Magazine Culture

« Mudwoman » et « La vie devant ses yeux »

Par Ellettres @Ellettres
Mudwoman devant yeux

Mon avis sur ces deux romans est un peu spécial, vu qu’il s’agit de mes « flops » de l’année. C’est-à-dire des romans qui me sont tombés des mains (ce ne sont pas les seuls…).

Mais après avoir publié mon avis sur Instagram, un commentaire m’a fait prendre conscience que j’avais mal compris « La vie devant ses yeux » de Laura Kasischke (forcément je n’avais pas lu la fin 🙃!)

Donc il faut garder en tête que j’ai in fine très mal lu ces deux bouquins !

Alors attention disclaimer : ceci n’est en rien un jugement négatif sur la qualité intrinsèque de ces œuvres mais mon avis bien subjectif de lectrice qui n’a pas pu les terminer, peut-être parce que c’était pas le bon moment, que j’étais fatiguée ou que j’ai papillonné et qu’à un moment j’ai été attirée par d’autres lectures, y a trop de choix, que voulez-vous ma brave dame, aujourd’hui on a la capacité de concentration d’un taon.

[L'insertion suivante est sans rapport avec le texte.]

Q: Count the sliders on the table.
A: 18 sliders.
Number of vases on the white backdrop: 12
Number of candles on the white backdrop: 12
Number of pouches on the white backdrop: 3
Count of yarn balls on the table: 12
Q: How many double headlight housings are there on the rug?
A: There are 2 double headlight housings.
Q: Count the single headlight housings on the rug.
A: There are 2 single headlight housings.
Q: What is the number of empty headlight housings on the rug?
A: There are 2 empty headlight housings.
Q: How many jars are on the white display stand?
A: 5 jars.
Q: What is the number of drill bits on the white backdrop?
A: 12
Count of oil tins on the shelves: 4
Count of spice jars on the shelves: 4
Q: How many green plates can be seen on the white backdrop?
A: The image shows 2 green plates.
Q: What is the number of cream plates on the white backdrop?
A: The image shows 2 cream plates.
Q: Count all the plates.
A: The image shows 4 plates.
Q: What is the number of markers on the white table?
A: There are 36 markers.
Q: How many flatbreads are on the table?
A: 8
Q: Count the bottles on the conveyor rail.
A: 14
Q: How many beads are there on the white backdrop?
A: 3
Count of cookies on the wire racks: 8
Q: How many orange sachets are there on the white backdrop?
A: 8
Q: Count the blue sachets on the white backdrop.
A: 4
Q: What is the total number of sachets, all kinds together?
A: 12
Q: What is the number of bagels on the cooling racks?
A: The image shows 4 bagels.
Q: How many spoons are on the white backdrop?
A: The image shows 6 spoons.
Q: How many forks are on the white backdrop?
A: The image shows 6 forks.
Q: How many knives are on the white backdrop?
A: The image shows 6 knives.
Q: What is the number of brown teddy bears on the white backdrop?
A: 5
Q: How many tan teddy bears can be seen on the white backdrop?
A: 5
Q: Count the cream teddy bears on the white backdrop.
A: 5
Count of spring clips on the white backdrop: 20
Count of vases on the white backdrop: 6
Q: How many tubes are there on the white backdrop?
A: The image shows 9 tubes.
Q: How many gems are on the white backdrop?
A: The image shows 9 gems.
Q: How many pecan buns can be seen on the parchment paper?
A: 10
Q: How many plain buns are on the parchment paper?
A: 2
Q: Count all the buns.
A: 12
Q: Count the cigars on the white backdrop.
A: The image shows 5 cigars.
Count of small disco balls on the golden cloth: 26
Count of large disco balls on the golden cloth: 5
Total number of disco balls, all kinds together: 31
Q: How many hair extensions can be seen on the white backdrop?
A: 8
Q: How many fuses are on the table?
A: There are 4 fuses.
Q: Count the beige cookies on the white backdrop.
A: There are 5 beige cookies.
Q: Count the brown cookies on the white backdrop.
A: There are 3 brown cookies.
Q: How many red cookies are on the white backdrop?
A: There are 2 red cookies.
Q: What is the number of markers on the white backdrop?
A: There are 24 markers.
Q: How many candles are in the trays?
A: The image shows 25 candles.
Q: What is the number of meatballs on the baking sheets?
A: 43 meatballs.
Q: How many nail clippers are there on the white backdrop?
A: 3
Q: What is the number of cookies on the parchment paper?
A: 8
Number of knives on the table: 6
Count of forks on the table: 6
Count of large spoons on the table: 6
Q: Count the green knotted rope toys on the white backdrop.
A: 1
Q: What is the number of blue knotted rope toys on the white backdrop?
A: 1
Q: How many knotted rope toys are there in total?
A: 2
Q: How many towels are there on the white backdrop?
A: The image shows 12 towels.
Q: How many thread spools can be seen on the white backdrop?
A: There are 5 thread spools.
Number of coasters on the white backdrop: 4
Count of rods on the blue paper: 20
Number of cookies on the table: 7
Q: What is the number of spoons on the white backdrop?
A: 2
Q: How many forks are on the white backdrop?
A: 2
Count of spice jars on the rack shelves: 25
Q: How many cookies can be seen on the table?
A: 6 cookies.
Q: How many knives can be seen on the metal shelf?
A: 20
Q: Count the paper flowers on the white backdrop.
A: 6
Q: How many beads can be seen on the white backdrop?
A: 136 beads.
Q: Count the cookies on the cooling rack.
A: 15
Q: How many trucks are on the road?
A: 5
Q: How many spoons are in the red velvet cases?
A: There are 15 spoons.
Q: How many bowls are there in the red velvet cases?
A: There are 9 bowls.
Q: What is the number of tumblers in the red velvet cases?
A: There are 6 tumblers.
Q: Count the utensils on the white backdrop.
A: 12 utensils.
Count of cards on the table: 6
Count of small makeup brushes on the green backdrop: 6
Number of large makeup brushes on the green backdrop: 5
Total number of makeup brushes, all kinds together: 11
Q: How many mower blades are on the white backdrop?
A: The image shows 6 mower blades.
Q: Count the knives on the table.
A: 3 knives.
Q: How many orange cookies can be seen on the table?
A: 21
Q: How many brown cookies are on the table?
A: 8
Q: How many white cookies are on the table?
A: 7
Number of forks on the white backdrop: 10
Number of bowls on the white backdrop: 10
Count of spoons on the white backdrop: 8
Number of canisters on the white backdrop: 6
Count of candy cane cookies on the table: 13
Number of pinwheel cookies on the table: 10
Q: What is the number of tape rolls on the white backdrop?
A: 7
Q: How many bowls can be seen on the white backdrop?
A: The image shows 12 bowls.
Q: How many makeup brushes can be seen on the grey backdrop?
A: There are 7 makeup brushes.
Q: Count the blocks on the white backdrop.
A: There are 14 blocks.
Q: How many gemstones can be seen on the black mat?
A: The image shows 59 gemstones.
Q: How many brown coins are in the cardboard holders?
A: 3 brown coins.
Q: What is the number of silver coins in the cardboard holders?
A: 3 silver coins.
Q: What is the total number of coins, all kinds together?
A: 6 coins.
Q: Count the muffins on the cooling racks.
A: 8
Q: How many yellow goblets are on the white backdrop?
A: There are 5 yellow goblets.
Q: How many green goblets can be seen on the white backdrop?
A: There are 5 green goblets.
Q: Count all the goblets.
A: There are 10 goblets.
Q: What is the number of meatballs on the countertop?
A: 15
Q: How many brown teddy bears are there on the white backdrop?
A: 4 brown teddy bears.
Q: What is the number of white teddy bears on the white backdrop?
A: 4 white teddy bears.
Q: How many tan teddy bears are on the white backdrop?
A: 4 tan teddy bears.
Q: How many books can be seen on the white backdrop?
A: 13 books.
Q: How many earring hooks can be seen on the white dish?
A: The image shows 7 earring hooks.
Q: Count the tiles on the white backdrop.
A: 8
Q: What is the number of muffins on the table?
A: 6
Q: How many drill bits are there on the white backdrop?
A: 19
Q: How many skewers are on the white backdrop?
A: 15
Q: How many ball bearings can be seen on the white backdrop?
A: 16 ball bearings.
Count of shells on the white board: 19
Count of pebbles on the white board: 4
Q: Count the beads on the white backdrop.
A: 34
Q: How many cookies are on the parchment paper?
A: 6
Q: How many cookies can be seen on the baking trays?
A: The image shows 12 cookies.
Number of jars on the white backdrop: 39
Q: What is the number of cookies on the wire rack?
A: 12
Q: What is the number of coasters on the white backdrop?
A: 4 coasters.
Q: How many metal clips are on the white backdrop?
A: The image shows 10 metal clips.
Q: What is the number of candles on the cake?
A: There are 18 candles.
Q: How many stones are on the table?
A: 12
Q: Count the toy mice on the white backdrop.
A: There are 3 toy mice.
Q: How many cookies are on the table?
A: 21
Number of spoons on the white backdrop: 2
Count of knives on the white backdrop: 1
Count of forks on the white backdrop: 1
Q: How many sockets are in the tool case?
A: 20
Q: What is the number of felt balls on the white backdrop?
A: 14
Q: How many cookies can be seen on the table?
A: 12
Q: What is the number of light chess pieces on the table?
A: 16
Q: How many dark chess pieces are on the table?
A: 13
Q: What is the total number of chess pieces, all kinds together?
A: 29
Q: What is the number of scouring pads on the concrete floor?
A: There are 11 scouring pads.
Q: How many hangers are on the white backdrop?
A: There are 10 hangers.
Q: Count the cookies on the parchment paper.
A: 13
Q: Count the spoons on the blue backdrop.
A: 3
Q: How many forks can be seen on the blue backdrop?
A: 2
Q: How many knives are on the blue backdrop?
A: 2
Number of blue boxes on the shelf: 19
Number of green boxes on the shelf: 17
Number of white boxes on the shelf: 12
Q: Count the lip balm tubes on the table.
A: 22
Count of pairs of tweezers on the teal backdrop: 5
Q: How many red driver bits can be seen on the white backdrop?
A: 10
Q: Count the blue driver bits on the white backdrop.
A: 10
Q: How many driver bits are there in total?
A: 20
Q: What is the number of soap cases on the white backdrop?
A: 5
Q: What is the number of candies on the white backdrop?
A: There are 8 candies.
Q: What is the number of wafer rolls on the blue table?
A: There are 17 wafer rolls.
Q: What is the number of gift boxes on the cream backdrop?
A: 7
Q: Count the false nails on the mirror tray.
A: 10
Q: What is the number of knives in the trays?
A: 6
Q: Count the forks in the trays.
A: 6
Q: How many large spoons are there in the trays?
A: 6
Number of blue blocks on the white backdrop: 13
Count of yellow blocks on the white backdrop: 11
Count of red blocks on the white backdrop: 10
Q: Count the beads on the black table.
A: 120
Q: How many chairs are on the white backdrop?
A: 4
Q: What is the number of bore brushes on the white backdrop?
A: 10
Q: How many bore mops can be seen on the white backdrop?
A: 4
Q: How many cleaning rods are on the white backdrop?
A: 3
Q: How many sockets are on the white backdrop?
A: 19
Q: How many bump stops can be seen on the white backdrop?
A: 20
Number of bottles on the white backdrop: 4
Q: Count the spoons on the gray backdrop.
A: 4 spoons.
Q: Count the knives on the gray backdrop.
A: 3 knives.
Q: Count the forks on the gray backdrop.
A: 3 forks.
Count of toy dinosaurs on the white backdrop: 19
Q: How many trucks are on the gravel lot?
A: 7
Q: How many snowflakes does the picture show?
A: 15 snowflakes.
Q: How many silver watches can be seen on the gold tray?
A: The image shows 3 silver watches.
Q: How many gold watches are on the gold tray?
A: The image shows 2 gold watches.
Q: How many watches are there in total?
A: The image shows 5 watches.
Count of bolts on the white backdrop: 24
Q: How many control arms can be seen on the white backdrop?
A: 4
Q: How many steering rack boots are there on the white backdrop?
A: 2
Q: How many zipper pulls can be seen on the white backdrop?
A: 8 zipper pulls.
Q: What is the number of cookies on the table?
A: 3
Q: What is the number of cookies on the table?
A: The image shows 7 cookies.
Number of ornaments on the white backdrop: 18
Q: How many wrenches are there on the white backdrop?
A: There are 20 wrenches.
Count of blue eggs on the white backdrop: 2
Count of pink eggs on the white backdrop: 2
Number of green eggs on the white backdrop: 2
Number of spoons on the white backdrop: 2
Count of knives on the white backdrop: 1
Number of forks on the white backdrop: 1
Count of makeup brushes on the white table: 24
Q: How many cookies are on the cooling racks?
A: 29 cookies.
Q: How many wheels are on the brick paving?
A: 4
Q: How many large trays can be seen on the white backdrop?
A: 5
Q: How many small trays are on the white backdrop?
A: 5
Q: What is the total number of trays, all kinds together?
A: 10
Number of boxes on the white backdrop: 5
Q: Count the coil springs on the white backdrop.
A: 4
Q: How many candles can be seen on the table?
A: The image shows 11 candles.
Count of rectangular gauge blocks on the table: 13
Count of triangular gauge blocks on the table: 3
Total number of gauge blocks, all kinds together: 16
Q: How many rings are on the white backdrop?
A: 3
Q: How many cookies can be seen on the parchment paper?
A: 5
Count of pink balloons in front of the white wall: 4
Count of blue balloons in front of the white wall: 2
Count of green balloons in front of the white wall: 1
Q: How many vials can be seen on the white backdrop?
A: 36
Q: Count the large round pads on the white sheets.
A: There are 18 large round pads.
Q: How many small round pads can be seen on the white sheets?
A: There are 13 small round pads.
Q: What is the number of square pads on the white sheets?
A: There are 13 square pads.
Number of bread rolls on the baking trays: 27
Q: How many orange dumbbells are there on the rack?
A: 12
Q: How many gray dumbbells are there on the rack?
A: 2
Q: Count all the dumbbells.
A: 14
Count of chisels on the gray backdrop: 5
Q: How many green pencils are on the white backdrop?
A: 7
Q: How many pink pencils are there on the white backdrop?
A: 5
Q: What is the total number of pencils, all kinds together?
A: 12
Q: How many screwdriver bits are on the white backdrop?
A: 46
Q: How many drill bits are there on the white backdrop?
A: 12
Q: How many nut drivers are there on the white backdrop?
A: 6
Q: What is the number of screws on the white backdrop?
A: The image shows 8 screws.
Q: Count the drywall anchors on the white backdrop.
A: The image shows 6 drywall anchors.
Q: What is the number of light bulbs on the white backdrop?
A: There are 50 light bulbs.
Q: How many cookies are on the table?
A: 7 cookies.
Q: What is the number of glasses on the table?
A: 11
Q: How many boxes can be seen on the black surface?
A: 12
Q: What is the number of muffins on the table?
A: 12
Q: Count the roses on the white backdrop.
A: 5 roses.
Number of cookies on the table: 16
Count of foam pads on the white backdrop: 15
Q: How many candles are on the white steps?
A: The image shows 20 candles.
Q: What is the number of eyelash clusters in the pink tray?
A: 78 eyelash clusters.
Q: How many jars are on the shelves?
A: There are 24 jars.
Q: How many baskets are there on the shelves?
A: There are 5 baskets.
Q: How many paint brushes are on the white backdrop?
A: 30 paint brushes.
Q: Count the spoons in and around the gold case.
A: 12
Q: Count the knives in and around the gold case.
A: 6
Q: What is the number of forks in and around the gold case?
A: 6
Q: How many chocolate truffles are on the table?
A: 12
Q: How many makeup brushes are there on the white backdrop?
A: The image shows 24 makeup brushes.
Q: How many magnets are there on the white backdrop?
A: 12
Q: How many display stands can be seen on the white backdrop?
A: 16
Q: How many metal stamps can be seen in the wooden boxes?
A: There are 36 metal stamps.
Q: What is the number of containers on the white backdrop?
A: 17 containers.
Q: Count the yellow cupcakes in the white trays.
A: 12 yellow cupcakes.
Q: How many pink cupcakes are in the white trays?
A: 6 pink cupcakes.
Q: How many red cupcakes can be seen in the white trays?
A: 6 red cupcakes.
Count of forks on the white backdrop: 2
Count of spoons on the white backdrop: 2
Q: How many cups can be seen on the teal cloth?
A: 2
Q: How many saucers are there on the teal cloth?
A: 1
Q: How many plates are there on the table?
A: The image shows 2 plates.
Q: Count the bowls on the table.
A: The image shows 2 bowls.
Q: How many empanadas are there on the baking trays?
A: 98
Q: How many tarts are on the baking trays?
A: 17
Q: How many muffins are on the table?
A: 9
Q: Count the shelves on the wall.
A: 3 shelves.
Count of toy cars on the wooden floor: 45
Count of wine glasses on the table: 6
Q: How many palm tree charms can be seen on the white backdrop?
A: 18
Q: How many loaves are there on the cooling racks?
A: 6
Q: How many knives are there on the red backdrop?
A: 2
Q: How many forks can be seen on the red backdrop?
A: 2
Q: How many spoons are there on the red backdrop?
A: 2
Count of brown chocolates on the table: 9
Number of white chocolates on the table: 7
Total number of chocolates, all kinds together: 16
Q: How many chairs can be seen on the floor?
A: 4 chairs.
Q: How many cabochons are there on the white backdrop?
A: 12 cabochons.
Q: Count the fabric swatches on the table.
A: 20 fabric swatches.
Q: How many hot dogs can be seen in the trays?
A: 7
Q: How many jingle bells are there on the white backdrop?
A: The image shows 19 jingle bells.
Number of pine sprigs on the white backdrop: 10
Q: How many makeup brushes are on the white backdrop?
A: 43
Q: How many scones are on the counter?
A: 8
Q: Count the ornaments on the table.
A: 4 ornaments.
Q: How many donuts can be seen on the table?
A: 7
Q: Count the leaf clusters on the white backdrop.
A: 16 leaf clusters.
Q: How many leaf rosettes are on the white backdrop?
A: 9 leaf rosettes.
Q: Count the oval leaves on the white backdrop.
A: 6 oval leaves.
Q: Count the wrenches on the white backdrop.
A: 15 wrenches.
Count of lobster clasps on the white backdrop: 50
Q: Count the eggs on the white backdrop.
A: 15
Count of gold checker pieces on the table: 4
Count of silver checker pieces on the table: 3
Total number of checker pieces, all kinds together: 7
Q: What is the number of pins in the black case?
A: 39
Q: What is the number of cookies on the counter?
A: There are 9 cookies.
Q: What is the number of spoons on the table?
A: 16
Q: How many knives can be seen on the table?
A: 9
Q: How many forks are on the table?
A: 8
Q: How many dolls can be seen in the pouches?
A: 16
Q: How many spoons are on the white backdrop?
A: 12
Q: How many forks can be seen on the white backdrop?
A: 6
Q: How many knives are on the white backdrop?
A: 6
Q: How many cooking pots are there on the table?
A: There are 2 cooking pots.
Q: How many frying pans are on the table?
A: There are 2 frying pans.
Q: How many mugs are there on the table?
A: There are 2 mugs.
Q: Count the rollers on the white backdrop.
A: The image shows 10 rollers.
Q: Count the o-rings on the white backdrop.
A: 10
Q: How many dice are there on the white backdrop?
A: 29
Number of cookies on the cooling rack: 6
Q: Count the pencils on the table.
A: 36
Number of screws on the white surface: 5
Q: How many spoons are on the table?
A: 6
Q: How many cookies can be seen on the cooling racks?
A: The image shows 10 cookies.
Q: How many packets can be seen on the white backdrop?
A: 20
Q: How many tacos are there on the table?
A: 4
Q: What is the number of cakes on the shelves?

Et je ne dois pas être une bonne cliente de Joyce Carol Oates. À un moment donné, les flash-backs, le discours indirect libre en italique, les répétitions obsessionnelles en mode PTSD qui part en roue libre, ça me gonfle. En soi, l’histoire de « Mudwoman », cette petite fille qui a littéralement été extraite de la boue par un corbeau et un simple d’esprit, puis est devenue présidente d’université après être passée par la case de l’adoption est vraiment prenante. Cette femme qui vacille sous le poids des injonctions, des pressions de collègues jaloux et des remontées nauséabondes du passé, je peux m’y projeter. Mais trop de circonvolutions psychologiques me perdent. J’ai lâché au dernier tiers.

Le ravin débordait les jours de grosses pluies. Dans son eau frissonnante des nuages couraient comme des bribes de pensées.
Et de l’autre coté du ravin s’étendaient des terres marécageuses où se rassemblaient de nombreux oiseaux et les plus tapageurs de tous étaient les corbeaux.
De bon matin on était réveillé par des cris perçants et éraillés qui pénétraient votre sommeil comme des griffes déchirants du papier ou un tissu gaufré.

A priori je suis plus cliente de Laura Kasischke. Et sur le papier j’ai bien aimé cette histoire de femme, là encore rattrapée par un événement traumatique de son passé, livré par bribes de flash-back. Ça doit être un truc de romancière américaine ça, de disséquer une trajectoire de femme qui à un moment donné sort du cadre strictement normé de cette société puritaine, afin d’aller chercher bien profond dans les ressorts psychologiques d’une telle déviation. Kasischke excelle à restituer l’environnement sensoriel à partir duquel son personnage principal filtre toute expérience : un rayon de soleil, un banc de pâquerettes, la balancelle sous le porche, l’éclat de la piscine ou le moelleux d’une glace…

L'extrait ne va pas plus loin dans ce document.